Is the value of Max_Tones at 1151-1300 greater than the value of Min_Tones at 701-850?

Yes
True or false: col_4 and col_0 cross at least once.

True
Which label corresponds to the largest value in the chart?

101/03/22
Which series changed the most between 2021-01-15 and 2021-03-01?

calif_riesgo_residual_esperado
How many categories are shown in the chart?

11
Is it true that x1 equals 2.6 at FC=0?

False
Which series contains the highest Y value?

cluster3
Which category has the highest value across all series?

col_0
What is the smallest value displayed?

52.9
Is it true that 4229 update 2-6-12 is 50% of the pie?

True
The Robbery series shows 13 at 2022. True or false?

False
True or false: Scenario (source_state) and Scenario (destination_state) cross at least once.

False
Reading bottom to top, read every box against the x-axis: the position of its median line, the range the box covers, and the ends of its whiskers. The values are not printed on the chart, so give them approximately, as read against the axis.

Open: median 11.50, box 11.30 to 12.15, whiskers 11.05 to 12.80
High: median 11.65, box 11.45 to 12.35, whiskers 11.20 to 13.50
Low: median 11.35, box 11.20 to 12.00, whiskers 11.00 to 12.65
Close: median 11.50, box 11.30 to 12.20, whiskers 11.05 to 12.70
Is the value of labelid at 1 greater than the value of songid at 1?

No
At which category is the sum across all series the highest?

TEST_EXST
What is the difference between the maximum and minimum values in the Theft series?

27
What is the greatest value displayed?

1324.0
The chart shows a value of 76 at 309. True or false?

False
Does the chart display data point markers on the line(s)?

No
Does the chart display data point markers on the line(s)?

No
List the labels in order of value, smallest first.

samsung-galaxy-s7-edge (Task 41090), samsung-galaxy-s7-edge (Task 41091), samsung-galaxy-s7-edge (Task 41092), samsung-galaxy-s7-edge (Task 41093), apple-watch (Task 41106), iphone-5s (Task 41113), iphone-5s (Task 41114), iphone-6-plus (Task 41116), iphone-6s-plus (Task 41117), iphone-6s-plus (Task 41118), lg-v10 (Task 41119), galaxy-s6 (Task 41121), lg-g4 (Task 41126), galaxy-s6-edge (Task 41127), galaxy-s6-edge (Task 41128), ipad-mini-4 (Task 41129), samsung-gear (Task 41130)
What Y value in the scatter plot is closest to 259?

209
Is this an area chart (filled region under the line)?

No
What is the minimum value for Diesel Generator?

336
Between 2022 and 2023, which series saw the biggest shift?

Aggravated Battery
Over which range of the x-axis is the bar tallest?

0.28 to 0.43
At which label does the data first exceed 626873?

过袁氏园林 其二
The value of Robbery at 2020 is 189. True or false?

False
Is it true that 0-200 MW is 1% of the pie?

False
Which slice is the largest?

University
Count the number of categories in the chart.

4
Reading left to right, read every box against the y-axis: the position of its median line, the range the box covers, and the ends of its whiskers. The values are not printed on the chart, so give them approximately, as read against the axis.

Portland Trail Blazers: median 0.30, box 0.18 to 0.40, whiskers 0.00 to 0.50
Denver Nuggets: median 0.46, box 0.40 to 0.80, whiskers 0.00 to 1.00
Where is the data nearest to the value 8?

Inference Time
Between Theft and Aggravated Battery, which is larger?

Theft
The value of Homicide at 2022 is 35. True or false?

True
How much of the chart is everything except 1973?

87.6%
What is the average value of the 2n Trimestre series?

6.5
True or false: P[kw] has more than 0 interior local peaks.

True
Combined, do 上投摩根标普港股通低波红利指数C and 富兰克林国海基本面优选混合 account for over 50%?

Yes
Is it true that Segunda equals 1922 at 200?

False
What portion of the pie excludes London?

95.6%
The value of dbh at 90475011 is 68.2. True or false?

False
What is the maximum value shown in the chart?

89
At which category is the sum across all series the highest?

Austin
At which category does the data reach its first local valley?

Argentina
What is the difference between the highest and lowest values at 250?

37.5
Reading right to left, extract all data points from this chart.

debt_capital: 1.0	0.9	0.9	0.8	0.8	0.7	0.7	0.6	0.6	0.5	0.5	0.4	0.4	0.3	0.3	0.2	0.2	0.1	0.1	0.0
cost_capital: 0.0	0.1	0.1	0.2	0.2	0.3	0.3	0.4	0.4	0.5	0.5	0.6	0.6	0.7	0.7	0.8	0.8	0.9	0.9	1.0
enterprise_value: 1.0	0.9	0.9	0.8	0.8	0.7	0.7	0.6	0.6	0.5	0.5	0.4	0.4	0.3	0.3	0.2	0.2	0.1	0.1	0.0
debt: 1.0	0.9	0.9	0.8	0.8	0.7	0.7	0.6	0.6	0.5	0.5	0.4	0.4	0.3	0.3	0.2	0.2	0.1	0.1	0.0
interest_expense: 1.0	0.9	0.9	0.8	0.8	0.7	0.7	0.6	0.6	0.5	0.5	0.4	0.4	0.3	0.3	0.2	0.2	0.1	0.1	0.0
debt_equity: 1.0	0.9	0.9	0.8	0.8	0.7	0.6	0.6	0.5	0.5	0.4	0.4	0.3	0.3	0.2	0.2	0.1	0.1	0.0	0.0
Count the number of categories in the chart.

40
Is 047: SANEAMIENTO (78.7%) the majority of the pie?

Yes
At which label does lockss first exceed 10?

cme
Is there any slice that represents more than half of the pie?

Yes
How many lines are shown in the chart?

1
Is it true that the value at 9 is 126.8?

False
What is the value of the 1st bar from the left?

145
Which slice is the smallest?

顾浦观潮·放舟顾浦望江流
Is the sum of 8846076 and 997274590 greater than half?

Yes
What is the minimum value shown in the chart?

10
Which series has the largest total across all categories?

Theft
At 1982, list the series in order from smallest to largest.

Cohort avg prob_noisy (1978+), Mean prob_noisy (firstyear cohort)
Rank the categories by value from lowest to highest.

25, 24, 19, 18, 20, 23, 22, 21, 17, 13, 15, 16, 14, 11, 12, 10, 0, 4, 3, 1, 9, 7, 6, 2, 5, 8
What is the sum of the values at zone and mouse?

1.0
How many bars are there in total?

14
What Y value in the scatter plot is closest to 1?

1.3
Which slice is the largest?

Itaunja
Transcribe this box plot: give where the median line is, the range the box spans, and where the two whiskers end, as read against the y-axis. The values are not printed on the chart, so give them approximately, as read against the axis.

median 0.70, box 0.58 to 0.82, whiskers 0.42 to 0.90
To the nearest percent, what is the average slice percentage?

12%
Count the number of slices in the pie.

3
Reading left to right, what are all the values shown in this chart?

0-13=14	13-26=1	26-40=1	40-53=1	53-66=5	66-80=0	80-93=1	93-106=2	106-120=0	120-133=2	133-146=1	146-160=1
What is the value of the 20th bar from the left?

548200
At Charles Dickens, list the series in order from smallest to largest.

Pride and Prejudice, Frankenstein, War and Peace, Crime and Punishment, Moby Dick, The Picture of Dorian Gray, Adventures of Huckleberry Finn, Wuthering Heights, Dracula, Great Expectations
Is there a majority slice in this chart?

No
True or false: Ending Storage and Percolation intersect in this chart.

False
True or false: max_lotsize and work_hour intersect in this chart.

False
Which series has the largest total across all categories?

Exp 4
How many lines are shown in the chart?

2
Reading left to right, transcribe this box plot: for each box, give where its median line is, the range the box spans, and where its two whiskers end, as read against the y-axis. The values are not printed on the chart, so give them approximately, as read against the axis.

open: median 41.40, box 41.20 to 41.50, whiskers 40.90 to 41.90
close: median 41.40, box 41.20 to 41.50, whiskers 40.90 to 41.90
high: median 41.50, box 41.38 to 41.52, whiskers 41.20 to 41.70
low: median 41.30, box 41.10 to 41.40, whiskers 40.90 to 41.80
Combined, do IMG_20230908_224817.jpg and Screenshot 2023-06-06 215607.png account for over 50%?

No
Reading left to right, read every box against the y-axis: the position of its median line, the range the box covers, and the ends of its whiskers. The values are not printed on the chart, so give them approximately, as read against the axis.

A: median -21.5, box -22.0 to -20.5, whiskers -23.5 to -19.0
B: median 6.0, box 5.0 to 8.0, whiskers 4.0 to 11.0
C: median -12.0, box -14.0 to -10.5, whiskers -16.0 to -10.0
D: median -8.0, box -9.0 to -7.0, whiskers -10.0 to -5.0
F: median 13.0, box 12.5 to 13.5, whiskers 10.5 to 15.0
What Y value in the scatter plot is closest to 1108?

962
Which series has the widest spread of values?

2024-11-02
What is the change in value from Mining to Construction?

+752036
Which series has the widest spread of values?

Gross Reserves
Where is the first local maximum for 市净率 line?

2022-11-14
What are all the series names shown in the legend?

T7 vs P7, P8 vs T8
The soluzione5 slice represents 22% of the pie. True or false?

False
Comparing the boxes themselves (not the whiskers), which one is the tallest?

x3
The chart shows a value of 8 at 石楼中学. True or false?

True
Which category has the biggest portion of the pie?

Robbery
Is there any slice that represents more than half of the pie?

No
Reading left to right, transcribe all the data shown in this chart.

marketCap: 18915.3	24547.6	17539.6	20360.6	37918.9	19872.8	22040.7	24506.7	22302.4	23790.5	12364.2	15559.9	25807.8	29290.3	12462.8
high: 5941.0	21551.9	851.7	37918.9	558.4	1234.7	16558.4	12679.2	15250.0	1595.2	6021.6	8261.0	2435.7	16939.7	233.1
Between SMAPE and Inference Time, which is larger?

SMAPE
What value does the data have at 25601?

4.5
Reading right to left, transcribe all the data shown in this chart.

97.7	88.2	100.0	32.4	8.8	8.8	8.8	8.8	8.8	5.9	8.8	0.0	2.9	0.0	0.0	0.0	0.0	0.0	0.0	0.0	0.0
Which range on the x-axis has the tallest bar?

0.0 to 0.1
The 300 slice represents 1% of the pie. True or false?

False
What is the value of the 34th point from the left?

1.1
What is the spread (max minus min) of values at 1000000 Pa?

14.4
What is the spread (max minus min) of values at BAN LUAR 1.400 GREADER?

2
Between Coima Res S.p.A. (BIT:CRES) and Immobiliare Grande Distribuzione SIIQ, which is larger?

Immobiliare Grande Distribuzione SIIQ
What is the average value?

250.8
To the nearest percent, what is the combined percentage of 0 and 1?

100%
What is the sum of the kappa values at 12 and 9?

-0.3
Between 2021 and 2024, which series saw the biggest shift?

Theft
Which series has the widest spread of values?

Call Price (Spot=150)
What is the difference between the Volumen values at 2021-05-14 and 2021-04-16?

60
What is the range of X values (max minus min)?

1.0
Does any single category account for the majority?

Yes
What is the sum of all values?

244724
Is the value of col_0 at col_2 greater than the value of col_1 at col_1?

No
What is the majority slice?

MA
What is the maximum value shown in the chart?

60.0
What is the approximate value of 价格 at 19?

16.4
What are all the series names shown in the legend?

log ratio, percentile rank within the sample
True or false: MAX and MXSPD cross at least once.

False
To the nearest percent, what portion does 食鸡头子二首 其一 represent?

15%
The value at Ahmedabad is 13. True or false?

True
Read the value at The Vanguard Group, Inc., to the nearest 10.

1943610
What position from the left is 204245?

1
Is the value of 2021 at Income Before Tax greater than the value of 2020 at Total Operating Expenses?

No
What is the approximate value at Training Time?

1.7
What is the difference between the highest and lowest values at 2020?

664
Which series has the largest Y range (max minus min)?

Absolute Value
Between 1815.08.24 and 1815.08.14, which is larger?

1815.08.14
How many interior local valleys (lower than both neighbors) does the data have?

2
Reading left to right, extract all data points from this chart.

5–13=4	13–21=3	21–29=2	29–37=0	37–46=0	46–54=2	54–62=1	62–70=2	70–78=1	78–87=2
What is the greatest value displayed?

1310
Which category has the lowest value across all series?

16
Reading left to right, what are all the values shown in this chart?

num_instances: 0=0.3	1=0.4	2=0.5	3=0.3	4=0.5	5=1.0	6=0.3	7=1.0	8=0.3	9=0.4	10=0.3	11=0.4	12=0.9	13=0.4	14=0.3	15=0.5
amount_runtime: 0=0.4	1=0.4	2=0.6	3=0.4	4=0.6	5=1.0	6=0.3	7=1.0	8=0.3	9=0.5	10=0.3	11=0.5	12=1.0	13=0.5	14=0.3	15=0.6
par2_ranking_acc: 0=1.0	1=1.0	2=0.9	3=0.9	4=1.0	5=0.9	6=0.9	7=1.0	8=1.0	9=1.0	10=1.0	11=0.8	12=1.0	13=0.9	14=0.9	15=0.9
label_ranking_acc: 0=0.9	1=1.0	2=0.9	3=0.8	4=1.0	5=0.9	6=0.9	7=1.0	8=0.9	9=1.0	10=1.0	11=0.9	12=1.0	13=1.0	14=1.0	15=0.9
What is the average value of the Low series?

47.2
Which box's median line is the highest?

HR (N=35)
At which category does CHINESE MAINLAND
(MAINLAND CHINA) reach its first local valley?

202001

# [Instructions for the task]
Reproduce the material verbatim, starting at its first line and ending at the line that contains "True or false: Scenario", with both of those lines included.

# [Exercise response]
Is the value of Max_Tones at 1151-1300 greater than the value of Min_Tones at 701-850?

Yes
True or false: col_4 and col_0 cross at least once.

True
Which label corresponds to the largest value in the chart?

101/03/22
Which series changed the most between 2021-01-15 and 2021-03-01?

calif_riesgo_residual_esperado
How many categories are shown in the chart?

11
Is it true that x1 equals 2.6 at FC=0?

False
Which series contains the highest Y value?

cluster3
Which category has the highest value across all series?

col_0
What is the smallest value displayed?

52.9
Is it true that 4229 update 2-6-12 is 50% of the pie?

True
The Robbery series shows 13 at 2022. True or false?

False
True or false: Scenario (source_state) and Scenario (destination_state) cross at least once.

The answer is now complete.